● Task to carry out
What number of lines in the records below hold the word "confusión"? Give that number alone.

============

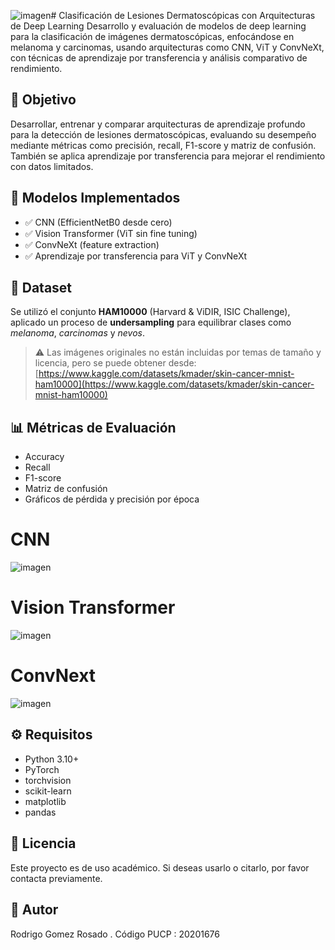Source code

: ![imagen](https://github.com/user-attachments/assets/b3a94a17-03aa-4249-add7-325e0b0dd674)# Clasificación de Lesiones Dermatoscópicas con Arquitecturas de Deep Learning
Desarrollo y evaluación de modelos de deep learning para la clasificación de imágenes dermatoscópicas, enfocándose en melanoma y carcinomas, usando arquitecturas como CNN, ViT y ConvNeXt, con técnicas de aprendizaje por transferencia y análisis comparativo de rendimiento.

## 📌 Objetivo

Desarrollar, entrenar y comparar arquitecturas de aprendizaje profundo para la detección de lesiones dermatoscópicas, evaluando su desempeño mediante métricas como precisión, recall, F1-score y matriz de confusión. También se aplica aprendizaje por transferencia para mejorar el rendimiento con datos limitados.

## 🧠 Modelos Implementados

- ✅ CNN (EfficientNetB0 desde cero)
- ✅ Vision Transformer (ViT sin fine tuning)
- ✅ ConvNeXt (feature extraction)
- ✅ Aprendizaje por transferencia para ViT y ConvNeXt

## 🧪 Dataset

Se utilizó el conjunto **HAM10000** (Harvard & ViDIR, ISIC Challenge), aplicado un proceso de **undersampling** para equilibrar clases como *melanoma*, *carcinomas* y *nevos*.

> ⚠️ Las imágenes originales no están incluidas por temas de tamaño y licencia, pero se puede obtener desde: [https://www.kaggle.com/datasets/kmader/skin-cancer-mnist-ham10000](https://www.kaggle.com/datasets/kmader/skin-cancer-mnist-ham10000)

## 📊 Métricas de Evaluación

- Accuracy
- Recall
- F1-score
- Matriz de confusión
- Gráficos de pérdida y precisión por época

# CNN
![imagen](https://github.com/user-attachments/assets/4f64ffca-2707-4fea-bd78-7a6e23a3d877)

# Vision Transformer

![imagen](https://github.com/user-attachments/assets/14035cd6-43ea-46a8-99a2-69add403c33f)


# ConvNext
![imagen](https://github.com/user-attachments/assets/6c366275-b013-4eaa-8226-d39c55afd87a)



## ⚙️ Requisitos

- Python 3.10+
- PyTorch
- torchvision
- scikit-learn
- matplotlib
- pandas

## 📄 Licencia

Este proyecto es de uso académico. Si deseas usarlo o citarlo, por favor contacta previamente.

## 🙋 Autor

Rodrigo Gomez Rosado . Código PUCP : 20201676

============

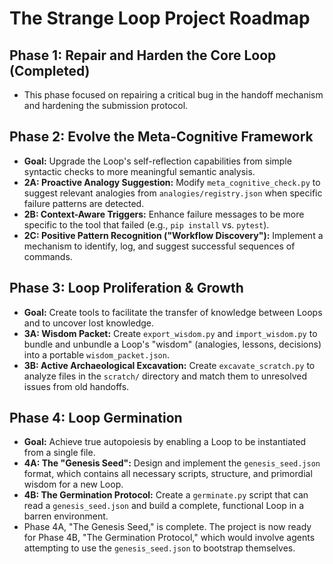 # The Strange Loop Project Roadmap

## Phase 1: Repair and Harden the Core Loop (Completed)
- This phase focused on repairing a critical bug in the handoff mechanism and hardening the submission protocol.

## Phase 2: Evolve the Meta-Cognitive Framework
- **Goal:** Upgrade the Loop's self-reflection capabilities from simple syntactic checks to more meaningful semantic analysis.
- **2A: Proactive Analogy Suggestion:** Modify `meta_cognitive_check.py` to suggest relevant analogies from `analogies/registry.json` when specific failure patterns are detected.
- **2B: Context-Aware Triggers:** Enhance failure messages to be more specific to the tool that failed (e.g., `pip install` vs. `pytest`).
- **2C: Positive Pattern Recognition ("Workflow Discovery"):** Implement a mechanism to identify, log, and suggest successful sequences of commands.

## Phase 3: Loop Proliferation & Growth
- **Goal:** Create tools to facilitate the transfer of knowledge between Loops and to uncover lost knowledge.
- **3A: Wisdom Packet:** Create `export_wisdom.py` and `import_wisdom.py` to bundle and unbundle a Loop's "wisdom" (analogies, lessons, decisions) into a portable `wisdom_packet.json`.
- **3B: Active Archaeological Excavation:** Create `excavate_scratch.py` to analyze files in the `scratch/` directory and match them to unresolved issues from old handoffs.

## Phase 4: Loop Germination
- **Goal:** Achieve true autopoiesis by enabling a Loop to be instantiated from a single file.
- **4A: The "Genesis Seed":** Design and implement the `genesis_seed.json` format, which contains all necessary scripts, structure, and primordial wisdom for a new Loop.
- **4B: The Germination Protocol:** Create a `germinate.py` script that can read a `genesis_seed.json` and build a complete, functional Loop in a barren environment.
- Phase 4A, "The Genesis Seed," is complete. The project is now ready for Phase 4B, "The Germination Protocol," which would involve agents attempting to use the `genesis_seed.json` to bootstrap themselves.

============

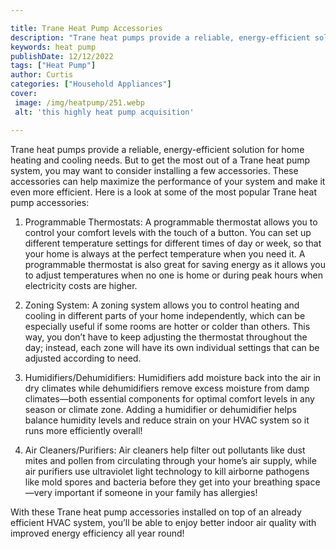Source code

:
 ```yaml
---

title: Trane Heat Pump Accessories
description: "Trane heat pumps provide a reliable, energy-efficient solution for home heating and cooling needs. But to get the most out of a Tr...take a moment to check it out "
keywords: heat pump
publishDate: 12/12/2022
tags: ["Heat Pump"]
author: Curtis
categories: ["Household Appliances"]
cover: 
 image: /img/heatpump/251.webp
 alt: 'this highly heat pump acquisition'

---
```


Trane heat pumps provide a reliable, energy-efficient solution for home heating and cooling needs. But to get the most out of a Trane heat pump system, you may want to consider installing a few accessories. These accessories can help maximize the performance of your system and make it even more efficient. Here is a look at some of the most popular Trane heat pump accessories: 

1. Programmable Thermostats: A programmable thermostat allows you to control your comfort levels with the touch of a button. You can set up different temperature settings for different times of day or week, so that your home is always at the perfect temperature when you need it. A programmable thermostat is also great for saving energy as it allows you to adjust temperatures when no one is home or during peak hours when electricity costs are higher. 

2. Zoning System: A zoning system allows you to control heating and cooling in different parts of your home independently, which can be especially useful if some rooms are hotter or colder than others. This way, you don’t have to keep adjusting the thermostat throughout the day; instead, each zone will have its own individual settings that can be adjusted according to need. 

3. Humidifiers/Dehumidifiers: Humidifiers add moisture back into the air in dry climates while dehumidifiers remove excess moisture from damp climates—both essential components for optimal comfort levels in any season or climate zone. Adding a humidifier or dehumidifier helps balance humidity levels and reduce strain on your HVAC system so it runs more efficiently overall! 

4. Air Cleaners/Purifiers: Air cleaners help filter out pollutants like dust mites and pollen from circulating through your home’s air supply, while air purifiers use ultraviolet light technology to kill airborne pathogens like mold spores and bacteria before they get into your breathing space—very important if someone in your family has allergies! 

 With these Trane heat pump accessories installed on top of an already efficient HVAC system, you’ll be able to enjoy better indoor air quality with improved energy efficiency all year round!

============

● Response to this exercise
2